◆ Work request A ◆
Write out the part of the football preview starting at "To many Virginia" and ending at "of those times.".
◆ Work request B ◆
List each distinct number written in digits in the football preview, in the order each first appears.
◆ Work request C ◆
Carry on the Virginia and Virginia Tech football preview from the point where it stops.

◆ Text for analysis ◆
---------------

2010 Football Previews–Virginia Tech

Friday, November 26 2010 by Tiki

To many Virginia fans, and most Virginia Tech fans, this is the most important week of the year. Many of the players will say the same thing, and while the coaches may not say it aloud, they probably think the same thing.

The Hoos and Hokies rivalry has taken on added significance since the Hokies joined the ACC, and a few times the game has been for the right to play in the ACC championship game. This year is not one of those times.

The hoos have already been eliminated from bowl contention, and Hokies have already clinched the Coastal Division championship. The Hokies would like to continue their 9 game winning streak and make themselves a little more appealing to bowls. The Hoos are playing out the string, but know that a win over the Hokies would completely change the byline on the season.

The Hoos haven’t won this matchup since 2003, and have lost 10 out of 11. How will this year’s game look?

Virginia on Offense

The biggest key for the Hoos this week is turnovers. They have struggled all year long with turnovers, and the Hokies happen to be the #1 team in the nation in turnover margin. The games that we’ve won, we’ve been ahead in the turnover battle. In the only big win we’ve had this year, against Miami, we had 0 turnovers.

---------------

Structured pose outputs:
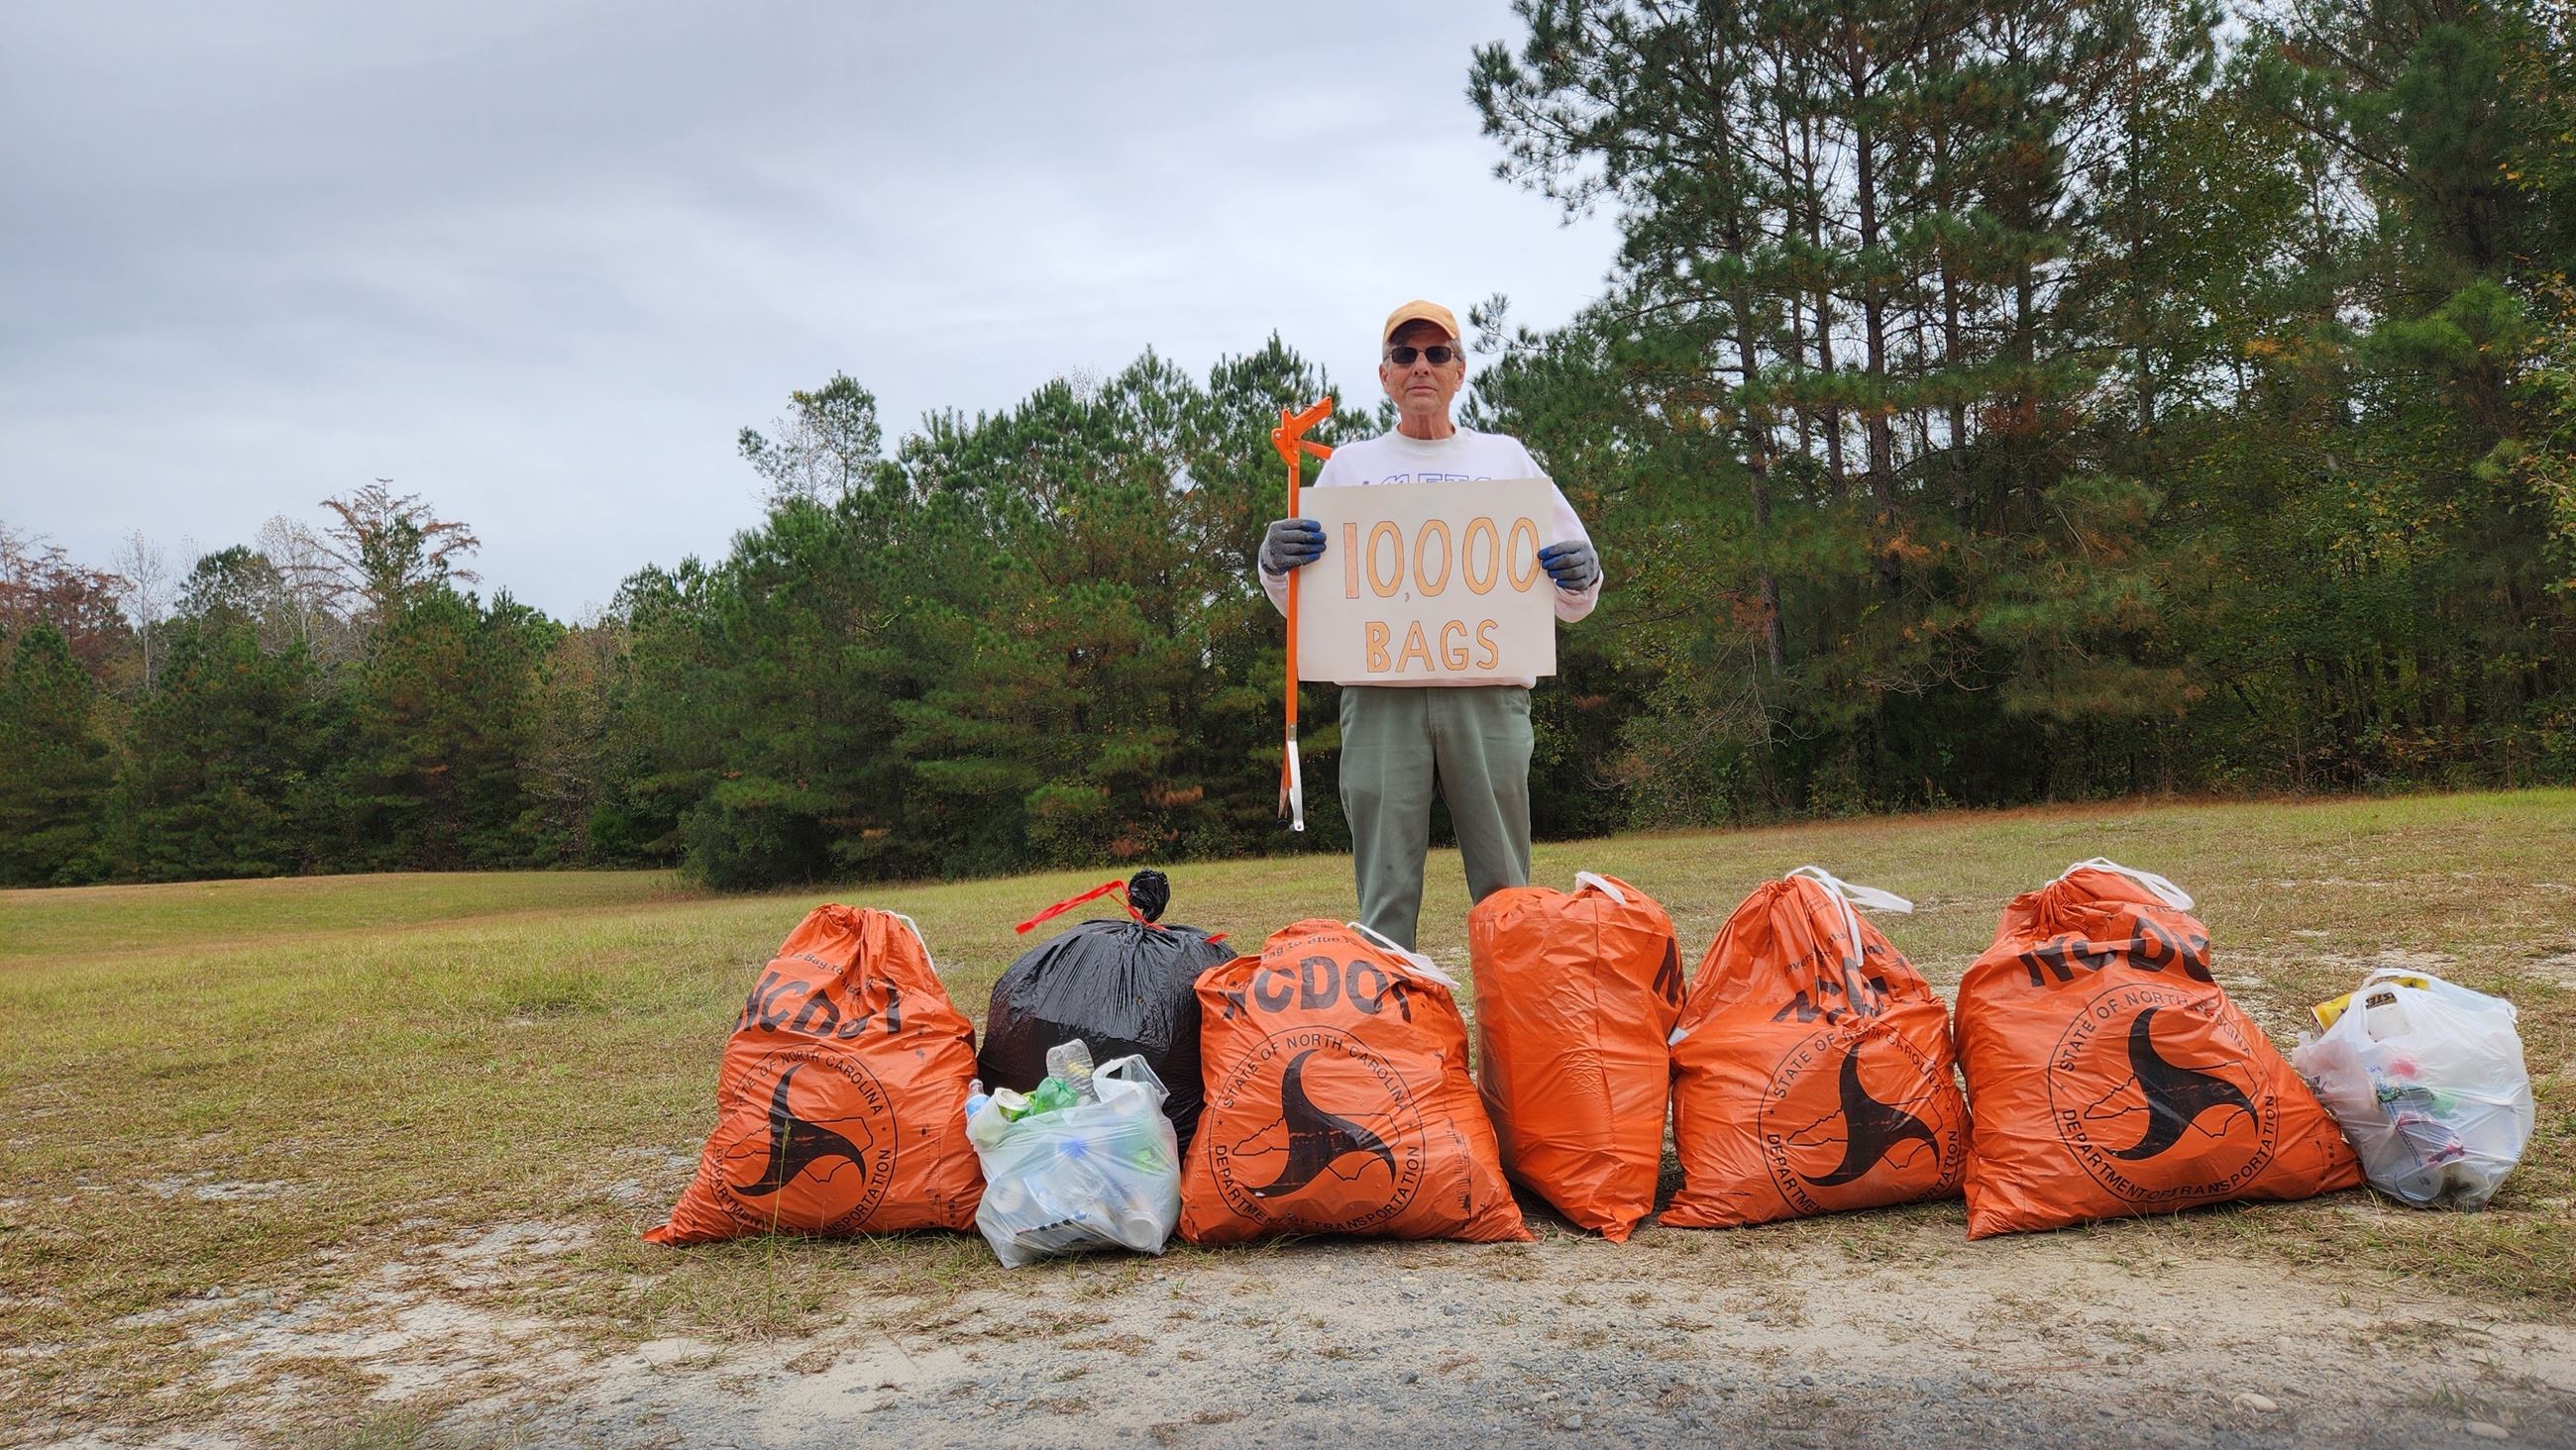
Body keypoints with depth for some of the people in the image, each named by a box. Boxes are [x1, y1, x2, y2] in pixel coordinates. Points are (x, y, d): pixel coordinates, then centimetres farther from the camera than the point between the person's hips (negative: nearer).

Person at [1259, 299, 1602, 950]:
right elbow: (1299, 602, 17)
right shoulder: (1349, 465, 20)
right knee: (1385, 892, -1)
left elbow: (1571, 605, 19)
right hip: (1380, 696, 0)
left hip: (1488, 694, 0)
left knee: (1505, 891, 1)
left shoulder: (1505, 456, 20)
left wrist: (1581, 576, -5)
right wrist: (1275, 564, -5)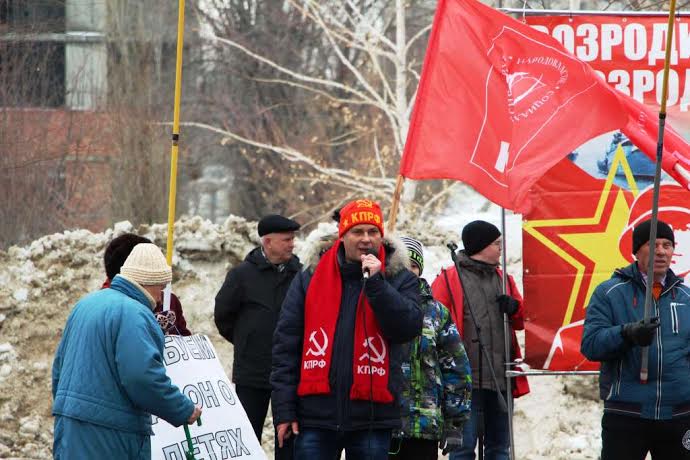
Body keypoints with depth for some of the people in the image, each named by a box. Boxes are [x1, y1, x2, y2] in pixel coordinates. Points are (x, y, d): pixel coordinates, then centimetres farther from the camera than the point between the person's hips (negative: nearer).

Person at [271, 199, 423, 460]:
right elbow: (286, 345, 5)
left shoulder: (399, 279, 6)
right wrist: (283, 410, -2)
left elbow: (409, 328, -11)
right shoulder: (310, 279, 7)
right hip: (317, 415, 0)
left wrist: (376, 283, -17)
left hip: (372, 416, 0)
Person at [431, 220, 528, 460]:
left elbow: (521, 321, 23)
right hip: (467, 379, -6)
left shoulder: (503, 279, 17)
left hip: (501, 378, 6)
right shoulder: (449, 279, -2)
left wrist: (514, 308, 0)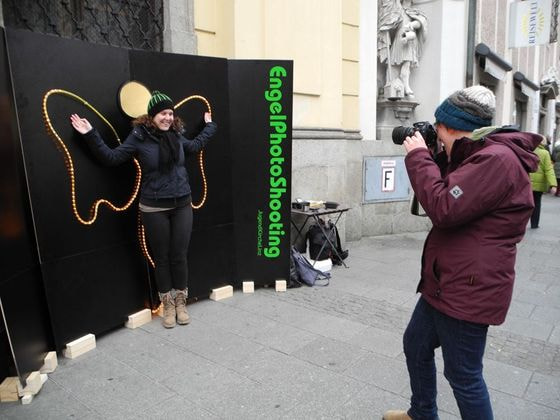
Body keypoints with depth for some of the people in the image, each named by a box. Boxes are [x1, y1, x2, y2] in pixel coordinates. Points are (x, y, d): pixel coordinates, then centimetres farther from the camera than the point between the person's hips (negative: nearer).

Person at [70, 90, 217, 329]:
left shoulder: (176, 135, 6)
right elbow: (112, 157, -5)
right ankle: (168, 305, 26)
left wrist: (209, 126, 36)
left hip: (182, 205, 3)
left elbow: (195, 146, 27)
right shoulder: (139, 136, -7)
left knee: (179, 256, 8)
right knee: (162, 258, 8)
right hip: (154, 209, -3)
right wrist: (91, 135, -12)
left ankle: (181, 303, 26)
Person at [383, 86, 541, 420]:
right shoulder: (478, 155, 13)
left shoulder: (496, 158, -21)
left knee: (463, 374, 5)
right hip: (446, 283, 11)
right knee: (416, 344, 22)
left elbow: (443, 209, -27)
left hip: (469, 289, -11)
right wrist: (432, 158, 7)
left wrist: (418, 156, -16)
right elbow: (448, 194, 21)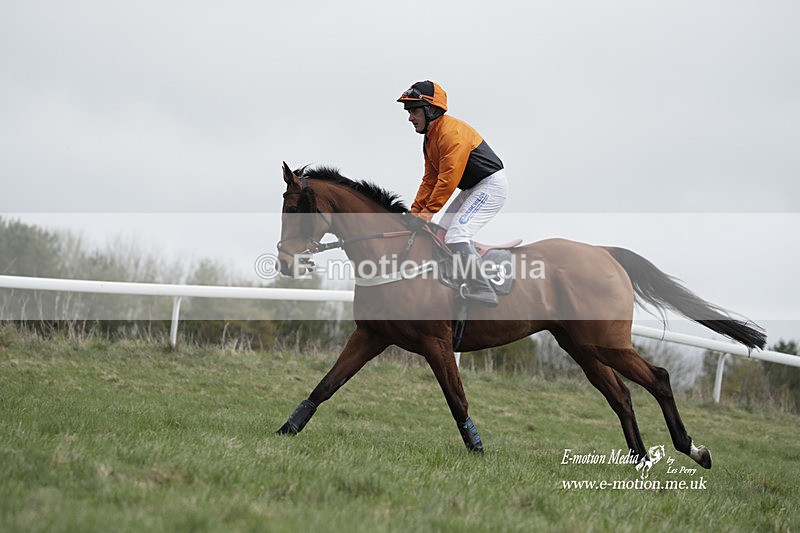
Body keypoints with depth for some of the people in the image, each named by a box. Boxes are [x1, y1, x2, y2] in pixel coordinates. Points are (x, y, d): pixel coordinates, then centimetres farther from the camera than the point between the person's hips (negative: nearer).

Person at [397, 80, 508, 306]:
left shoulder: (451, 132, -23)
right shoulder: (430, 137, 11)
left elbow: (449, 178, -27)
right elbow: (430, 179, 13)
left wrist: (429, 211, -25)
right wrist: (415, 211, 5)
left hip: (491, 186, -11)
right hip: (473, 189, 11)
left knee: (456, 237, -21)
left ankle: (483, 292, -20)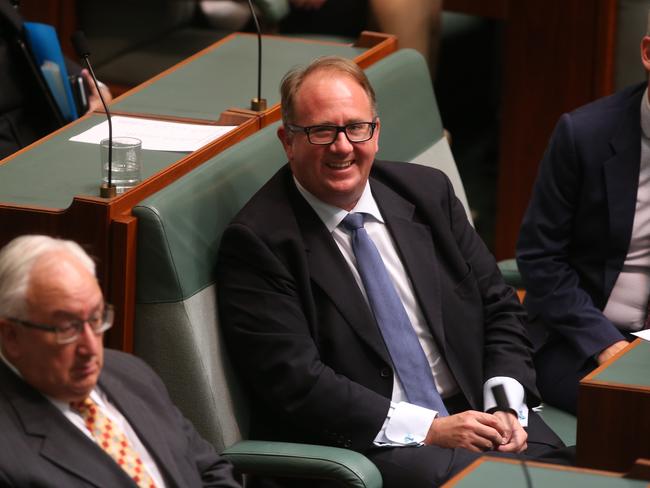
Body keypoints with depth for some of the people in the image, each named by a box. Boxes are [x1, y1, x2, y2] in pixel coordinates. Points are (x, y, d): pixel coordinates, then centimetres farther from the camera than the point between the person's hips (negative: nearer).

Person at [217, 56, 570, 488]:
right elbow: (296, 383, -14)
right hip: (362, 444, -6)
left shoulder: (428, 192, 11)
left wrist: (505, 407, -4)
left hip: (472, 412, 6)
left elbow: (499, 308, 16)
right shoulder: (258, 241, -6)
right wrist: (428, 429, -18)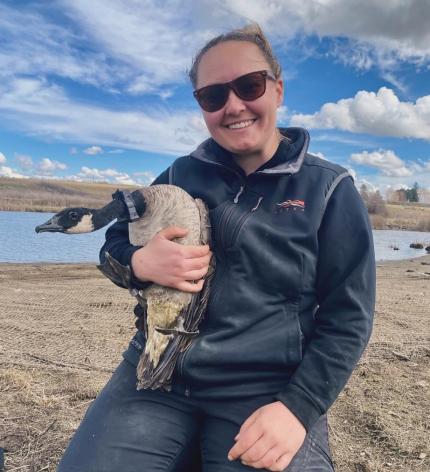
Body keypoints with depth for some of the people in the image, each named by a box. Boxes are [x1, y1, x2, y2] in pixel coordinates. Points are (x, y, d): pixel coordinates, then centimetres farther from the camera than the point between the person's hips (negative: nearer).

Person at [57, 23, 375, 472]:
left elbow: (348, 316, -3)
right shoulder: (182, 174, 6)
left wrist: (298, 406, -16)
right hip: (156, 376, 3)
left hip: (268, 393, -2)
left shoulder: (330, 189, -1)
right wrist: (139, 262, -12)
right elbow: (113, 243, 12)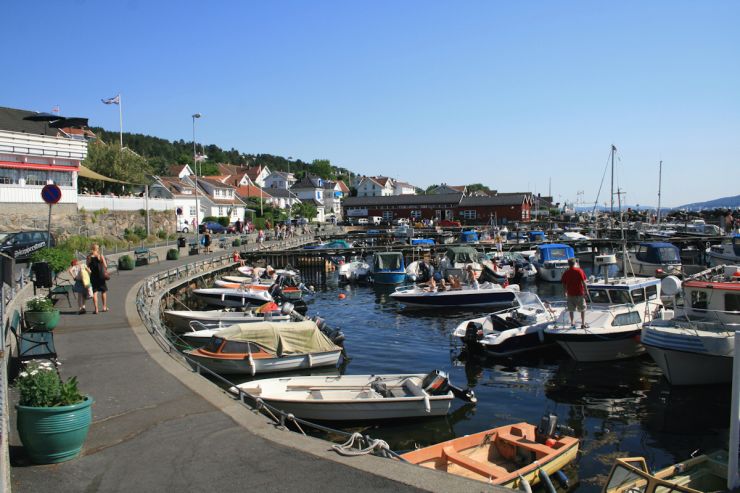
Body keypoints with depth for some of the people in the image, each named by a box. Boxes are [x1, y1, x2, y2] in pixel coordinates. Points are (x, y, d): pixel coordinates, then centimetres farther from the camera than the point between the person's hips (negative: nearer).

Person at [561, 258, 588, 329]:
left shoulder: (566, 273, 0)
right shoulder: (579, 271, -7)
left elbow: (564, 284, 5)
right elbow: (583, 282, -10)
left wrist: (565, 292, 20)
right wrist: (585, 291, -4)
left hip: (570, 294, 2)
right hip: (580, 293, -2)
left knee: (571, 309, 14)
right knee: (583, 309, 8)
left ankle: (572, 322, 20)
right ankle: (583, 323, 6)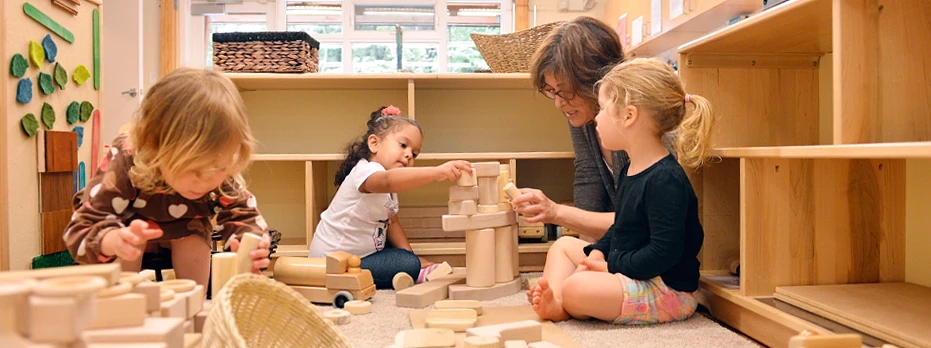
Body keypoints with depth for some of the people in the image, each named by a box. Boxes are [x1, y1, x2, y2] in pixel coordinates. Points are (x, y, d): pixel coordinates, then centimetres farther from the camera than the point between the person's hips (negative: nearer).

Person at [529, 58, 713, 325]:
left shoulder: (666, 180, -24)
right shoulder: (629, 171, 10)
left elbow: (664, 252, -27)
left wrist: (611, 266, -19)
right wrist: (597, 253, 3)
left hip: (668, 290, -11)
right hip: (626, 274, 11)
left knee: (576, 288, -31)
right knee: (563, 245, 16)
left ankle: (565, 305, 2)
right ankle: (553, 302, -7)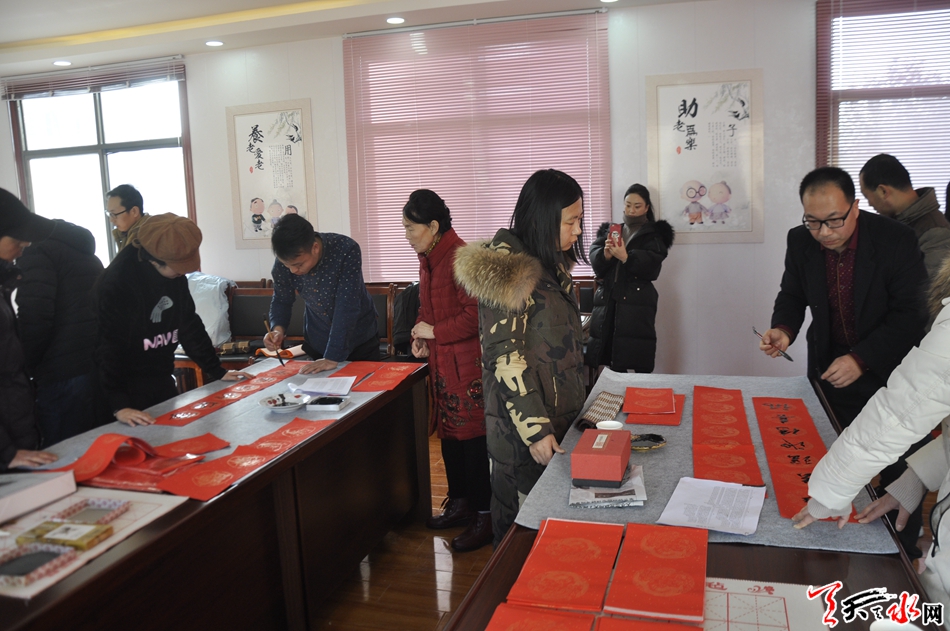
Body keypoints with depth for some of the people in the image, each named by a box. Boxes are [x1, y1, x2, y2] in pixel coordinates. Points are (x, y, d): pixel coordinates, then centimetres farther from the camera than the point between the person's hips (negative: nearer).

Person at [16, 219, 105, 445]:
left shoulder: (36, 252, -5)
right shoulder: (87, 254, 21)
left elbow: (34, 318, -16)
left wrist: (25, 366, -2)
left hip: (63, 375, -8)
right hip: (101, 369, 8)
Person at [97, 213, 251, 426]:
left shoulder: (175, 274, -1)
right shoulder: (115, 283, -22)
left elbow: (189, 325, 8)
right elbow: (108, 348, -23)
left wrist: (217, 371, 8)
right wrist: (119, 405, -29)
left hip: (163, 381, 7)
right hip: (129, 389, -7)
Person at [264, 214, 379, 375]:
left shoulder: (347, 250, -31)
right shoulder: (283, 263, -18)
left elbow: (347, 307, -32)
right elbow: (281, 301, -2)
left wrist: (332, 357, -33)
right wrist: (278, 328, -22)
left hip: (360, 340, -2)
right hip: (316, 342, 3)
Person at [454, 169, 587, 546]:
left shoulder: (551, 263, 11)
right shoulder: (506, 271, -18)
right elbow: (505, 358, -20)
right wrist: (535, 430, -20)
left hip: (559, 418, 9)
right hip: (523, 429, -9)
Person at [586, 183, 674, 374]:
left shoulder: (654, 235, 5)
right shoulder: (609, 230, 18)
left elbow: (652, 266, -10)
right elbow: (594, 256, 4)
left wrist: (626, 257, -25)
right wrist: (605, 254, -18)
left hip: (637, 303, -4)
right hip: (607, 300, 4)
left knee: (640, 365, -9)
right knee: (614, 364, 6)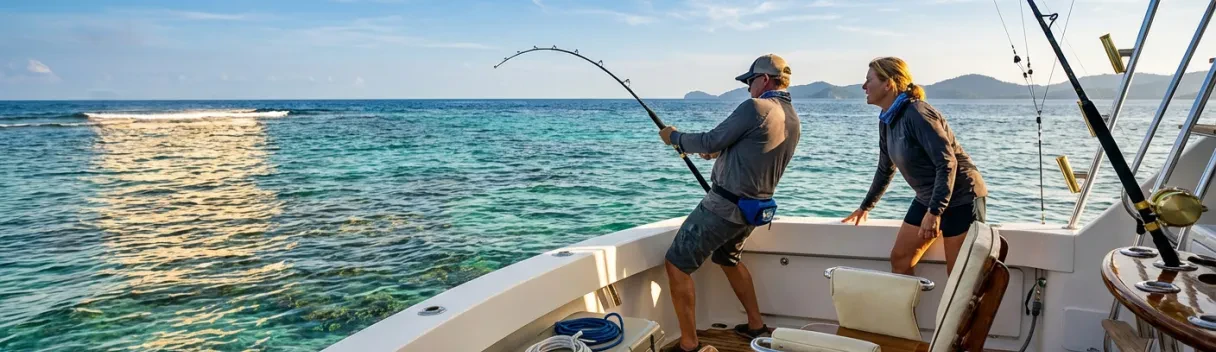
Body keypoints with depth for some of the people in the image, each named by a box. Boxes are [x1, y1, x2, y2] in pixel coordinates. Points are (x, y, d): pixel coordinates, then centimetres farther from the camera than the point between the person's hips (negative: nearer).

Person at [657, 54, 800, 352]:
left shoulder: (755, 108, -18)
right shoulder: (793, 121, 10)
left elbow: (710, 141, -15)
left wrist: (674, 136, 2)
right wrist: (721, 153, 26)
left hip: (725, 205, -9)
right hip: (753, 207, 9)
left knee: (677, 264, -1)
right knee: (729, 259, 31)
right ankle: (756, 325, 37)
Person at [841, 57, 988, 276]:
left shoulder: (917, 114, -22)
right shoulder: (887, 121, 4)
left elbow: (947, 164, -27)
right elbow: (886, 169, 18)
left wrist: (934, 213, -33)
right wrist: (866, 207, 26)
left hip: (961, 197, -9)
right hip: (929, 198, 9)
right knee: (899, 258, 7)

---------------

◆ Output A ◆
To many Virginia fans, and most Virginia Tech fans, this is the most important week of the year. Many of the players will say the same thing, and while the coaches may not say it aloud, they probably think the same thing.

The Hoos and Hokies rivalry has taken on added significance since the Hokies joined the ACC, and a few times the game has been for the right to play in the ACC championship game. This year is not one of those times.

◆ Output B ◆
2010, 26, 9, 2003, 10, 11, 1, 0

◆ Output C ◆
The Hokies have a great pass defense, led by a veteran secondary. Sophomore CB Jayron Hosley leads the nation with 8 interceptions on the season, and the secondary as a whole has 17. For Marc Verica, this is bad news, as he has been prone to interceptions, and that includes previous games against the Hokies.

On the bright side, Virginia Tech’s run defense is mediocre. They are 7th in the ACC in rush defense, and their LBs are somewhat young and inexperienced. The leading tackler on the team is sophomore ILB Bruce Taylor, and then the 2 safeties (or rather a safety and a “Rover” which is VT’s name for the strong safety. That position is manned by senior Davon Morgan, and they will use him all over the field.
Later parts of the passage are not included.